Reply to> I am told that after annealing silver often it is thrown into acid
to remove the firescale and fluxes whilst still hot. If this is done the
acid enters the pores of the metal and when the metal cools the acid is
trapped inside the metal. To prevent this only place cold items in acid.
Reply to> If one has an item that has been annealed hot or is causing an
allergic reaction one should re-heat the item and anneal it in a dilute
bi-carb or washing soda solution
James Marker in the Library at GIA here. I sent the above series of message
to a few metalworkers I know for comment & what follows here is the combined
set of comments from them. One recommended a book called - “An Introduction
to Precious Metals” by Mark Grimwade. It is an out-of-print book, but, if
obtainable, (they said) worth looking at. I hope their comments help the
Reply to> …told that after annealing silver…
Annealing silver is done to reorder the CRYSTALLINE structure of the metal,
to allow the compacted crystals (as the result of work hardening) to reform
into stress relieved crystals. This allows work to continue on the metal
without the metal going beyond its crystal grain boundary and shear. This
results in the metal breaking. This breaking may be erroneously interpreted
as a “pore”.
Reply to> If this is done acid enters the “pores”…
Perhaps this person is confusing “porosity” with metal having pores.
Porosity occurs when the molten metal absorbs gasses in its liquid state.
This is generally observed as minute pinholes in a finished piece of jewelry
at 10X . When metal is in the pickle solution it should be removed and
dipped into a saturated solution of baking soda and water which will
neutralize any remaining acid on the metal, then rinsed in clean water.

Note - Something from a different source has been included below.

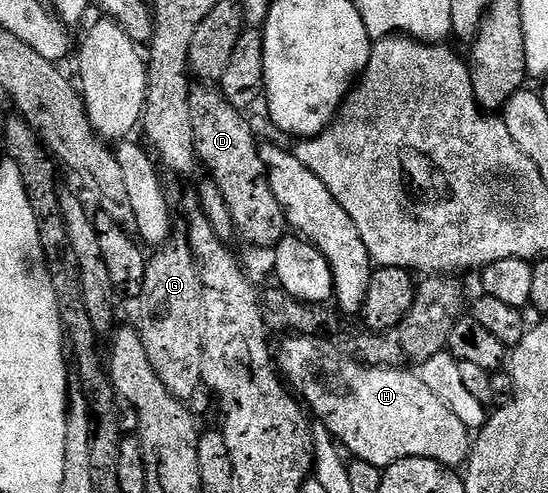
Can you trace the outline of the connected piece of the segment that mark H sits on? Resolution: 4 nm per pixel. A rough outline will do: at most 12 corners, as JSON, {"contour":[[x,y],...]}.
{"contour":[[292,334],[279,375],[355,459],[467,465],[470,429],[415,371]]}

Reply to> …to prevent this…
This statement shows a fundamental misunderstanding of crystal growth. While
I agree that the item is best quenched in a cold liquid, the jeweler whom
practices safely will use water as the quenching medium for two reasons.
One- placing hot metal in hot pickle creates more deadly fumes for the
jeweler to inhale; not good. Two- Hot metal in hot pickle can splash onto
the jeweler (eyes, clothes, and skin etc.) which just indicates several
safety issues that should be addressed.
After quenching in cool water to insure the crystal growth is “frozen”, then
the metal is placed into pickle to remove any oxides which may have formed
during the annealing process. (FYI- there are various substances pickle can
be made out of.)
Reply to> …if one has an item which as been annealed hot…
All items are annealed hot.
Allergic reactions are generally caused by two things. 1) Human metabolic
rejection of the alloying metal in the jewelry (i.e.; copper in sterling).
2) Rare interaction between the alloying metals and outside stuff like hand
cream, body lotion, perfume, detergents etc. So annealing in a solution of
bi-carb or soda is doesn’t make sense.